A new variant of the bank-account-raiding Zeus malware apparently uses the ancient technique of steganography to update its list of websites to subvert.
Dubbed ZeusVM, the crafty strain is just like its cousins in that it intercepts activity in a victim's web browser, siphons off passwords and other sensitive personal information to crooks, and can meddle with financial transactions to direct cash to crims' pockets.
But French security researcher Xylitol, who spotted the ZeusVM variant, was intrigued to discover a JPEG photo of a sunrise was being downloaded by the software nasty and hidden among the malware's files.
ZeusVM stays dormant much of the time to avoid detection, but when the user visits a website that's on the malware's list of targets – such as a particular online banking website, social network, web mail service, and so on – the code fires up and goes to work.
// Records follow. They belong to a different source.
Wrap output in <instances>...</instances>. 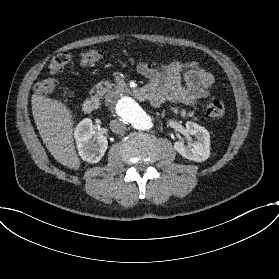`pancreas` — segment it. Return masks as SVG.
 <instances>
[{
	"label": "pancreas",
	"instance_id": "1",
	"mask_svg": "<svg viewBox=\"0 0 279 279\" xmlns=\"http://www.w3.org/2000/svg\"><path fill=\"white\" fill-rule=\"evenodd\" d=\"M113 87V84L109 83V82H104L101 81L99 83H97L96 85H94V90L95 92L100 95V96H105L106 94H109L111 92V89ZM171 110L174 113H177V109L175 107H172ZM182 117H193L194 113H186V111L184 110L183 113L181 114Z\"/></svg>",
	"mask_w": 279,
	"mask_h": 279
}]
</instances>
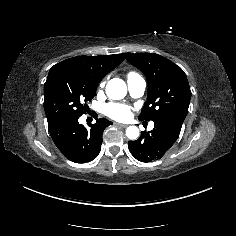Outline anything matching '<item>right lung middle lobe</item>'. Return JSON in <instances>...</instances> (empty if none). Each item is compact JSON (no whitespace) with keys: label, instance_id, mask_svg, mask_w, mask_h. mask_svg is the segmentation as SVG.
I'll use <instances>...</instances> for the list:
<instances>
[{"label":"right lung middle lobe","instance_id":"right-lung-middle-lobe-1","mask_svg":"<svg viewBox=\"0 0 236 236\" xmlns=\"http://www.w3.org/2000/svg\"><path fill=\"white\" fill-rule=\"evenodd\" d=\"M98 82L82 69L54 65L44 84V110L48 125L85 114Z\"/></svg>","mask_w":236,"mask_h":236}]
</instances>
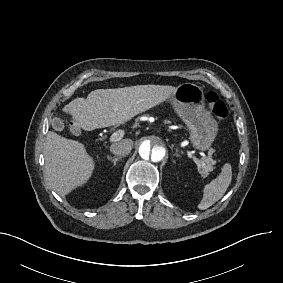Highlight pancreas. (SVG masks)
<instances>
[{
    "mask_svg": "<svg viewBox=\"0 0 283 283\" xmlns=\"http://www.w3.org/2000/svg\"><path fill=\"white\" fill-rule=\"evenodd\" d=\"M165 124H170L171 121L164 120ZM216 164V161L211 158V156L203 157L200 160V163L197 165L198 172L201 174L202 177H207L209 175V172L213 171L214 165Z\"/></svg>",
    "mask_w": 283,
    "mask_h": 283,
    "instance_id": "obj_1",
    "label": "pancreas"
}]
</instances>
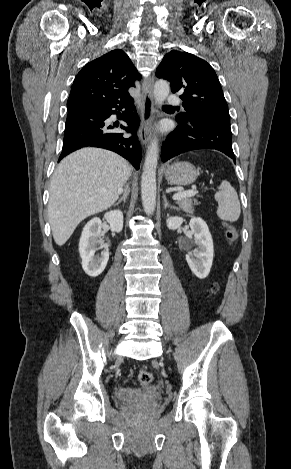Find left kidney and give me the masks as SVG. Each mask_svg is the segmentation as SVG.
<instances>
[{
    "label": "left kidney",
    "mask_w": 291,
    "mask_h": 469,
    "mask_svg": "<svg viewBox=\"0 0 291 469\" xmlns=\"http://www.w3.org/2000/svg\"><path fill=\"white\" fill-rule=\"evenodd\" d=\"M166 223L169 229L175 230L183 223V218L169 217ZM189 226L194 234L196 248L188 252L186 261L193 274L204 279L209 275L213 263V239L206 222L201 218H191Z\"/></svg>",
    "instance_id": "5707ae66"
}]
</instances>
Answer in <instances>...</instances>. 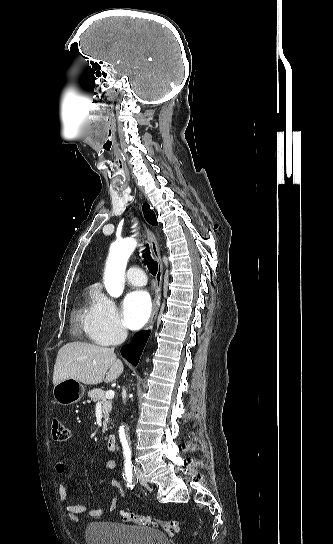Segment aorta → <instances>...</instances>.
Segmentation results:
<instances>
[{
  "mask_svg": "<svg viewBox=\"0 0 333 544\" xmlns=\"http://www.w3.org/2000/svg\"><path fill=\"white\" fill-rule=\"evenodd\" d=\"M136 247V241L126 238L111 246L104 275V284L108 294L119 297L123 293L124 274L127 261ZM123 450L130 454V439L124 430L121 434Z\"/></svg>",
  "mask_w": 333,
  "mask_h": 544,
  "instance_id": "aorta-1",
  "label": "aorta"
}]
</instances>
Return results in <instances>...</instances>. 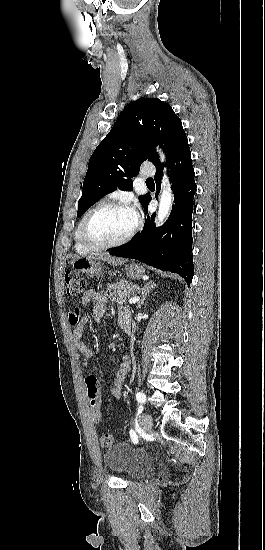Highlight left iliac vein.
Instances as JSON below:
<instances>
[{
    "label": "left iliac vein",
    "mask_w": 265,
    "mask_h": 550,
    "mask_svg": "<svg viewBox=\"0 0 265 550\" xmlns=\"http://www.w3.org/2000/svg\"><path fill=\"white\" fill-rule=\"evenodd\" d=\"M140 423L144 431L149 432L152 429L153 426V420L151 415L149 414H142L140 417Z\"/></svg>",
    "instance_id": "1"
}]
</instances>
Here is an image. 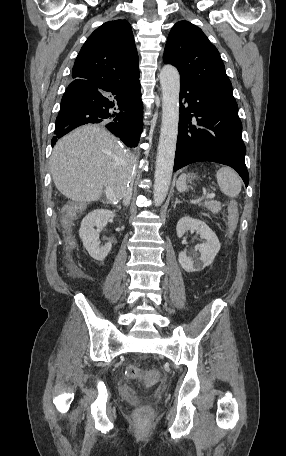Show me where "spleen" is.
<instances>
[{"mask_svg": "<svg viewBox=\"0 0 286 456\" xmlns=\"http://www.w3.org/2000/svg\"><path fill=\"white\" fill-rule=\"evenodd\" d=\"M217 183L220 190L229 197H236L241 191L242 182L239 175L229 167H222L216 173ZM186 186V175L182 174L177 181V190L179 192H185Z\"/></svg>", "mask_w": 286, "mask_h": 456, "instance_id": "obj_1", "label": "spleen"}]
</instances>
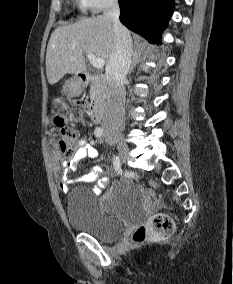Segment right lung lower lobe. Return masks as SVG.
I'll return each mask as SVG.
<instances>
[{
    "label": "right lung lower lobe",
    "mask_w": 233,
    "mask_h": 284,
    "mask_svg": "<svg viewBox=\"0 0 233 284\" xmlns=\"http://www.w3.org/2000/svg\"><path fill=\"white\" fill-rule=\"evenodd\" d=\"M173 5L174 0H119L120 21L149 42L159 43Z\"/></svg>",
    "instance_id": "right-lung-lower-lobe-1"
}]
</instances>
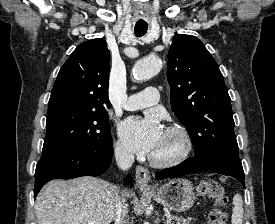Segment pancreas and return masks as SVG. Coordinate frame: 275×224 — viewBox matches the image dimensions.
<instances>
[{"label":"pancreas","instance_id":"cf45deb5","mask_svg":"<svg viewBox=\"0 0 275 224\" xmlns=\"http://www.w3.org/2000/svg\"><path fill=\"white\" fill-rule=\"evenodd\" d=\"M173 220L177 222V224H193L194 219L192 217H182V216H173Z\"/></svg>","mask_w":275,"mask_h":224}]
</instances>
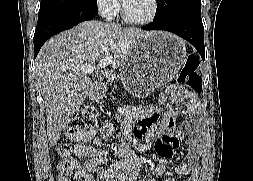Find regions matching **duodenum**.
<instances>
[{
    "label": "duodenum",
    "instance_id": "duodenum-1",
    "mask_svg": "<svg viewBox=\"0 0 253 181\" xmlns=\"http://www.w3.org/2000/svg\"><path fill=\"white\" fill-rule=\"evenodd\" d=\"M105 93V88L102 84L98 83L94 86L93 90L89 93L90 99L99 101Z\"/></svg>",
    "mask_w": 253,
    "mask_h": 181
}]
</instances>
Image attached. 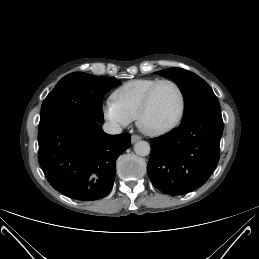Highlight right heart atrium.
<instances>
[{
	"label": "right heart atrium",
	"mask_w": 259,
	"mask_h": 259,
	"mask_svg": "<svg viewBox=\"0 0 259 259\" xmlns=\"http://www.w3.org/2000/svg\"><path fill=\"white\" fill-rule=\"evenodd\" d=\"M103 112L106 119L116 126H126L131 120L118 107L113 99L106 100L103 106Z\"/></svg>",
	"instance_id": "1"
}]
</instances>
It will then run in the background while the victim authenticates, firing off any logged secrets to its master, or carrying out transactions as required.
Xylitol tipped off security firm Malwarebytes, which analyzed the JPEG image and found it was being used to update the list of URLs that awakens the Trojan: the file included web addresses for Wells Fargo, Barclays and Deutsche Bank sites.
The only clue that the picture file, fetched from a server hosting the malware, is used to distribute updated target lists is that the JPEG has a larger-than-expected file size.